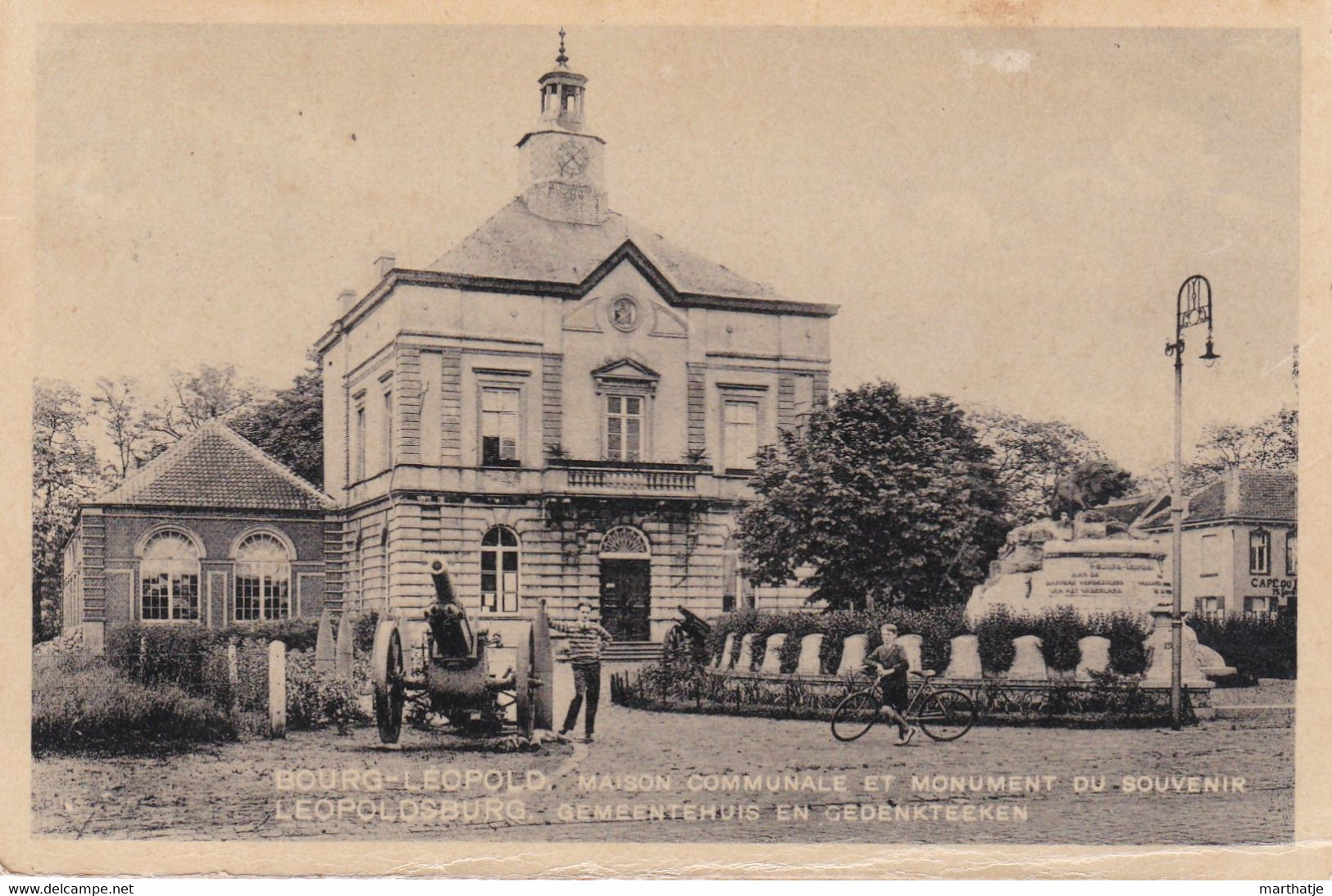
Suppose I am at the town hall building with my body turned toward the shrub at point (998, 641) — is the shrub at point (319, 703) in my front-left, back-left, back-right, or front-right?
front-right

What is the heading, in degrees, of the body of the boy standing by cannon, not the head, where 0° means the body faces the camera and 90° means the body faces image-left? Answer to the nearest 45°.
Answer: approximately 0°
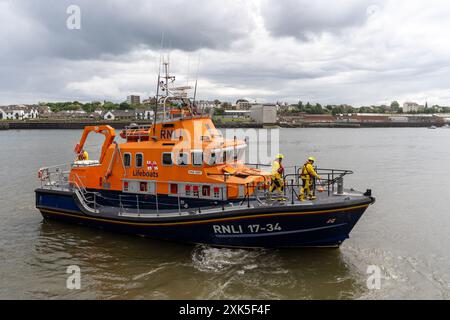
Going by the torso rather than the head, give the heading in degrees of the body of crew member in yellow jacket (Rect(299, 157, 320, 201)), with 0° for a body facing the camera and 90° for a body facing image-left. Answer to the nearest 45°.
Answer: approximately 270°
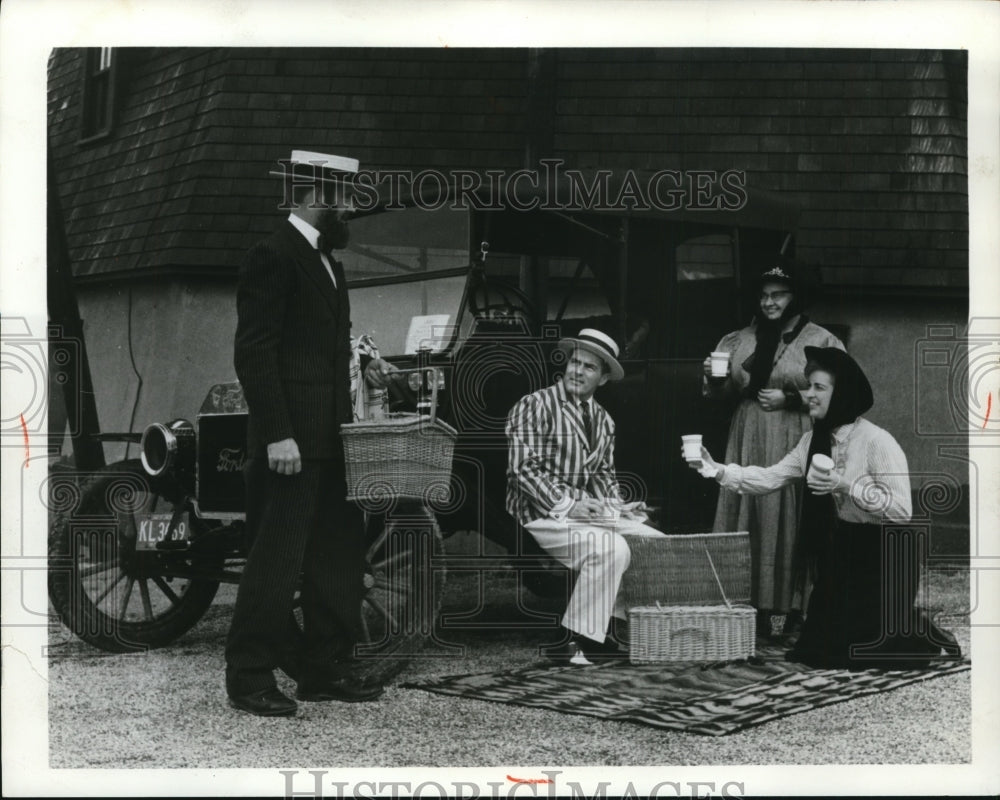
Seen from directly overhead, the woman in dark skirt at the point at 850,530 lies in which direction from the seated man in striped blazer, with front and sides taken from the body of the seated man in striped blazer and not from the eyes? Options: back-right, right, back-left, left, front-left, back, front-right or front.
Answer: front-left

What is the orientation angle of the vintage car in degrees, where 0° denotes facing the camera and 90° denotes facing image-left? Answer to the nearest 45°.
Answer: approximately 45°

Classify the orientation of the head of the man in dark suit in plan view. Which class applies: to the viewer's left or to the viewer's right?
to the viewer's right

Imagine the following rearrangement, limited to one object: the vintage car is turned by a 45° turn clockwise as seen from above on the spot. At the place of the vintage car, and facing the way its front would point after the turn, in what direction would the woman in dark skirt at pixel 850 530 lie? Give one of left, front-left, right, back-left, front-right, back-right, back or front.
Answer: back

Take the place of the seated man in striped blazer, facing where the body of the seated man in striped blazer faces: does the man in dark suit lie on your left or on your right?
on your right

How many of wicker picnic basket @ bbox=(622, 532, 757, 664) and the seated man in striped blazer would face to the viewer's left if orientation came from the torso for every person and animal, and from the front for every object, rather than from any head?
0

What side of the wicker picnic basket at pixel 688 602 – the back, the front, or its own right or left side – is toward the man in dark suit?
right
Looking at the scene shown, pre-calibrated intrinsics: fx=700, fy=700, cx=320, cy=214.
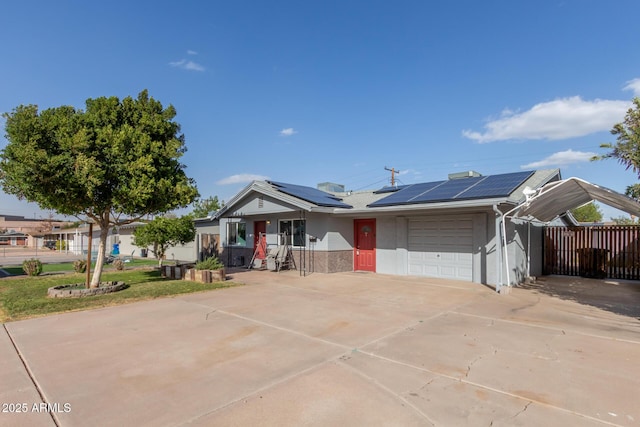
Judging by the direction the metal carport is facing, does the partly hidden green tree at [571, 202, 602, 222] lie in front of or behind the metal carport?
behind

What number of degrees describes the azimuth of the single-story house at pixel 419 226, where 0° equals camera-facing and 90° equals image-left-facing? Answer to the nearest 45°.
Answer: approximately 45°

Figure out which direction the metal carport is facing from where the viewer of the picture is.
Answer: facing the viewer and to the left of the viewer

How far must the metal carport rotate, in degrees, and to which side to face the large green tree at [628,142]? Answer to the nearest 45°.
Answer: approximately 90° to its left

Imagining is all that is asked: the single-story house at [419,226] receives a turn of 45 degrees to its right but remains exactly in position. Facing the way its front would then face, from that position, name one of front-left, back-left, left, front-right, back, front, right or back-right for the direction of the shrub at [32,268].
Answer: front

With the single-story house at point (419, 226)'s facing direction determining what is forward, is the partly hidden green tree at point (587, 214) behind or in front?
behind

• _Exercise prompt_:
Set out the material above as a numbered list, starting at the line that contains "How many of" and stopping after the line that contains "Answer: approximately 90° to its left". Skip blank lines, and leave the pictures out.

• _Solution to this task_:
1. How many of wicker picnic basket @ bbox=(622, 532, 757, 664) and the seated man in striped blazer would face to the viewer's left if orientation came from the torso for every person and animal, and from the front for every object, rather than from any head?
2. 0
3. What side of the wicker picnic basket at pixel 688 602 – the back, the front, or its own right or left side – is toward the man in dark suit?
4. right
5. Looking at the scene shown, pre-calibrated intrinsics: fx=700, fy=700, cx=320, cy=214.
6. Judging by the direction the metal carport is facing, does the partly hidden green tree at [571, 202, 602, 222] lie in front of or behind the metal carport?
7. behind
8. What number of degrees describes the azimuth of the single-story house at pixel 419 226, where 0° equals camera-facing and 90° equals image-left-facing? Answer to the nearest 45°.
9. Answer: approximately 45°
10. Figure out which direction the metal carport is facing from where the viewer of the picture is.
11. Answer: facing the viewer and to the left of the viewer
12. How far must the metal carport rotate, in degrees, and to which side to face the large green tree at [628,142]? Answer to the nearest 45°.
13. Answer: approximately 90° to its left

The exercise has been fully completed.